##### Dataset content #####
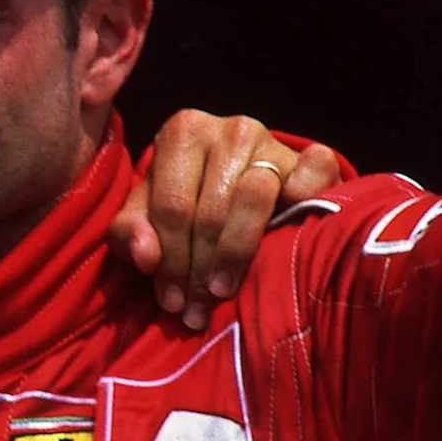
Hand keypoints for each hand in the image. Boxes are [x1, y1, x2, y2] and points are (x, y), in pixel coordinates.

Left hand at [113, 112, 346, 330]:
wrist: (242, 184)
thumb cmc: (185, 205)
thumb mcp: (145, 216)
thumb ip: (129, 233)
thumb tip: (145, 257)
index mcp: (182, 132)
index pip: (172, 206)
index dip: (170, 261)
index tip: (171, 302)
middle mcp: (229, 130)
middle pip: (211, 211)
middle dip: (199, 270)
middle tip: (196, 310)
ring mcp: (273, 140)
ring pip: (255, 199)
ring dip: (238, 255)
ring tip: (224, 292)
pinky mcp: (312, 156)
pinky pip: (312, 178)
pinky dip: (303, 204)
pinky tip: (288, 237)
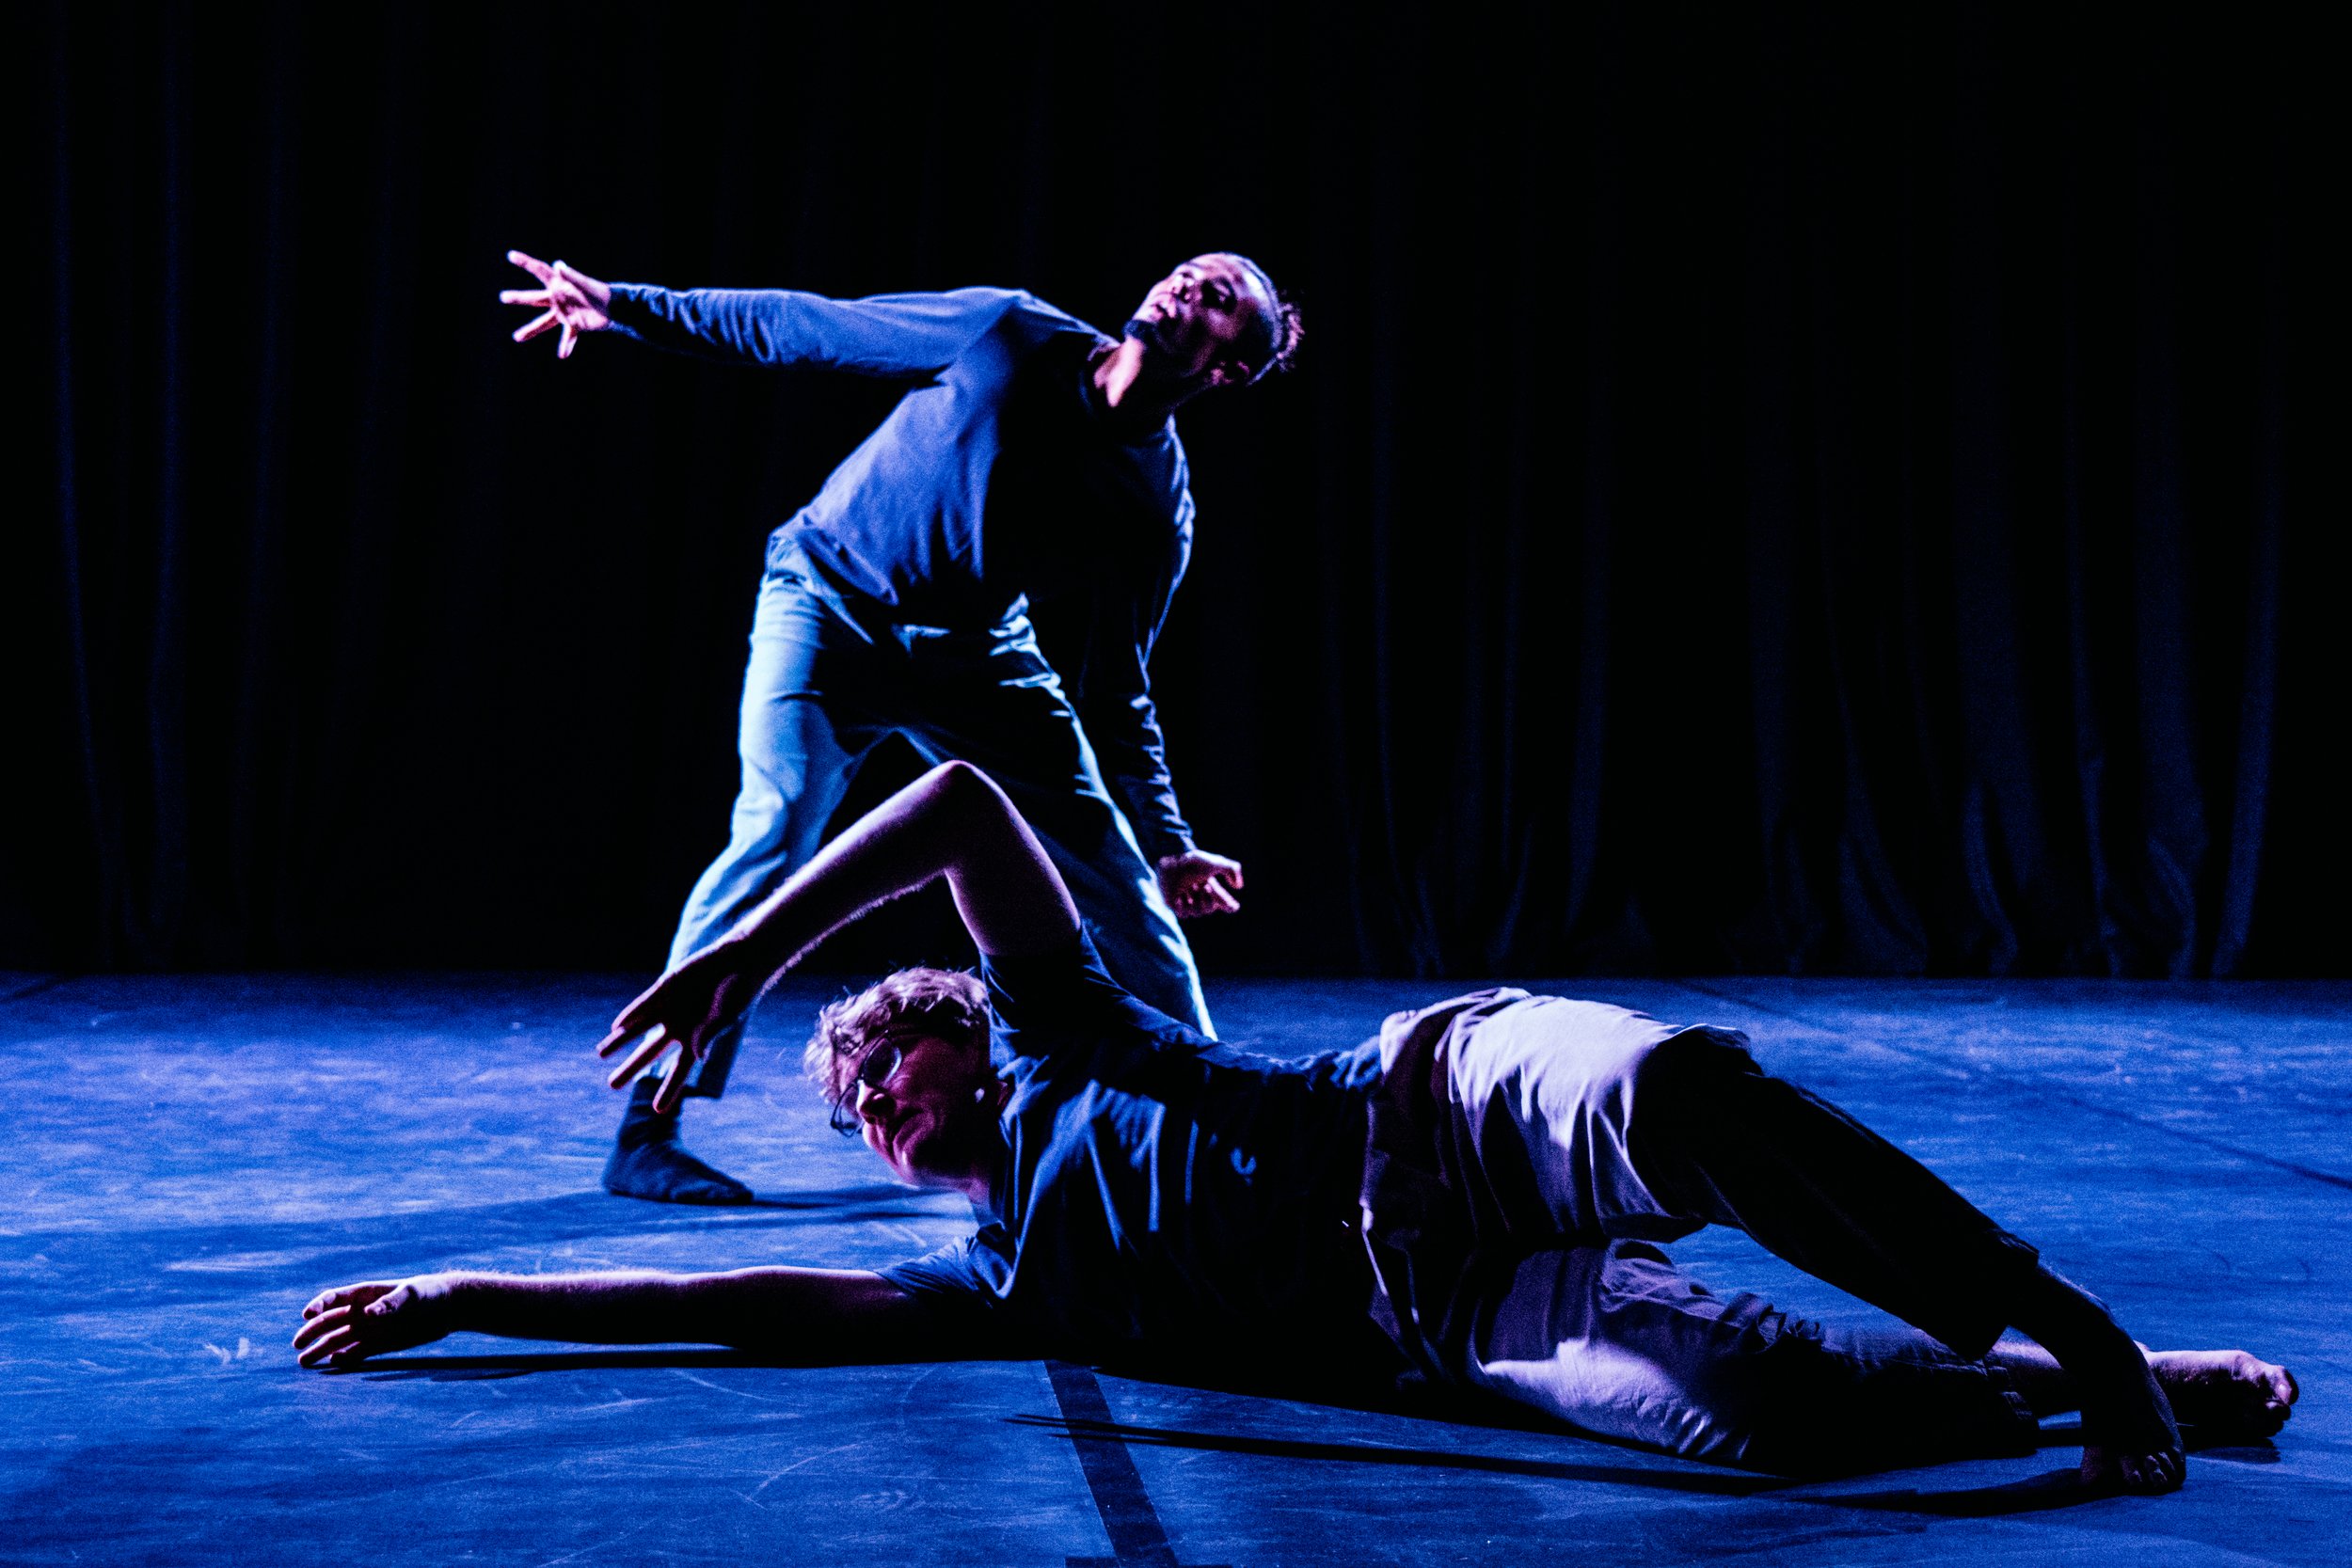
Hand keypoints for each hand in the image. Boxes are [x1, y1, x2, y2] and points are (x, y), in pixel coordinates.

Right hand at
#####
#### [Problem details]
The line above containing "middle mcp: (229, 130)", the line containing "pinky tip: (288, 237)", and every line between them are to be transcribed exactly; no other line is wanted.

#### [Result of this exercise]
middle mcp: (229, 130)
middle pip: (211, 211)
middle dip: (199, 270)
middle tip: (196, 310)
ring mcp: (273, 140)
ring pip: (255, 199)
ring dip: (238, 255)
ring tip: (224, 292)
pinky mcp: (312, 156)
pinky pip: (312, 178)
pinky dip: (303, 204)
pinky tip: (288, 237)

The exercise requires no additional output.